Das Wetter in Deutschland: Spätsommertag mit bis zu 28 Grad

Der Dienstag präsentiert sich in Deutschland von seiner besten Spätsommerseite: Die Temperaturen steigen auf bis zu 28 Grad, während der Morgen mit rund 14 Grad noch frisch beginnt. Der Himmel ist im Tagesschnitt zu knapp der Hälfte bewölkt (46 Prozent), was bis zu 10,5 Stunden Sonnenschein ermöglicht — ein beachtlicher Wert für Anfang September. Regen ist praktisch ausgeschlossen, die Wahrscheinlichkeit liegt bei maximal 3 Prozent, Niederschlag fällt keiner. Der Wind weht mit bis zu 26 km/h, in Böen sind jedoch bis zu 49 km/h möglich. Die Luftfeuchtigkeit liegt im Tagesmittel bei 72 Prozent, der Luftdruck bei soliden 1011 hPa — eine stabile, wenn auch nicht ausgeprägte Hochdrucklage. Die Sichtweite erreicht im Schnitt 59 Kilometer, der Taupunkt liegt bei 14,8 Grad, was bei den Höchstwerten für angenehm-sommerliche Luft ohne drückende Schwüle sorgt.

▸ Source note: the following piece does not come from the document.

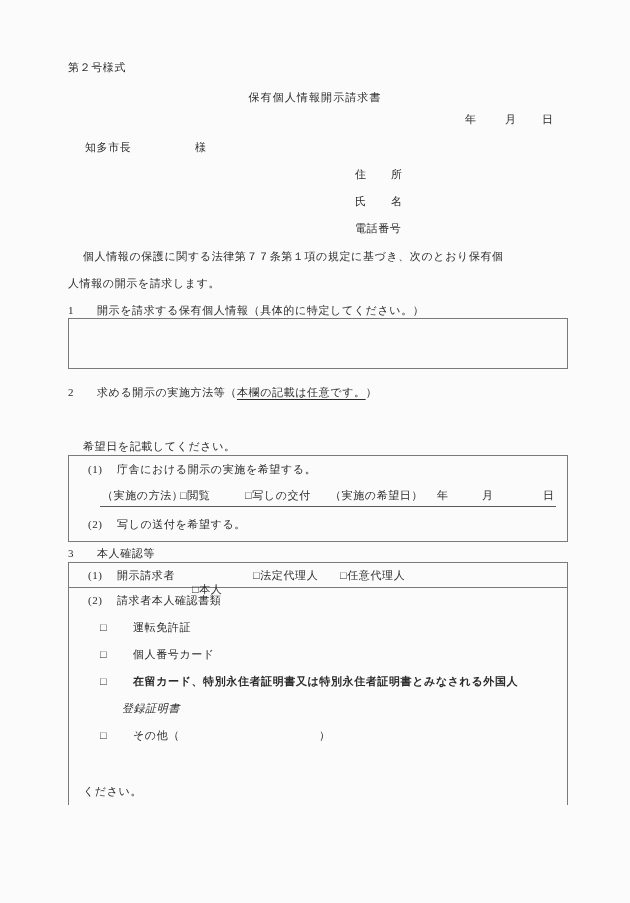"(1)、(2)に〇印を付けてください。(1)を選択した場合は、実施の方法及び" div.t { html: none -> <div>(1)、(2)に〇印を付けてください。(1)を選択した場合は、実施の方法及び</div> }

Mittwoch bringt Abkühlung und viele Wolken

Der Mittwoch markiert einen deutlichen Temperaturrückgang: Das Thermometer klettert nur noch auf maximal 19 Grad, also rund 9 Grad weniger als am Dienstag, und startet in den Morgen ebenfalls bei 14 Grad. Die Bewölkung nimmt spürbar zu und bedeckt den Himmel im Tagesmittel zu 81 Prozent, sodass die Sonne nur noch etwa 4,1 Stunden durchdringt. Auch wenn der Niederschlag mit 0,6 mm minimal bleibt, steigt die Regenwahrscheinlichkeit auf bis zu 23 Prozent — einzelne Tropfen sind also nicht völlig ausgeschlossen. Der Wind lässt auf bis zu 20 km/h nach, Böen erreichen noch 39 km/h. Der Luftdruck verharrt bei 1011 hPa, die Sichtweite sinkt auf 49 Kilometer, und der Taupunkt fällt auf 10,9 Grad — insgesamt ein trüber, merklich herbstlicher Tag im Vergleich zum goldenen Dienstag.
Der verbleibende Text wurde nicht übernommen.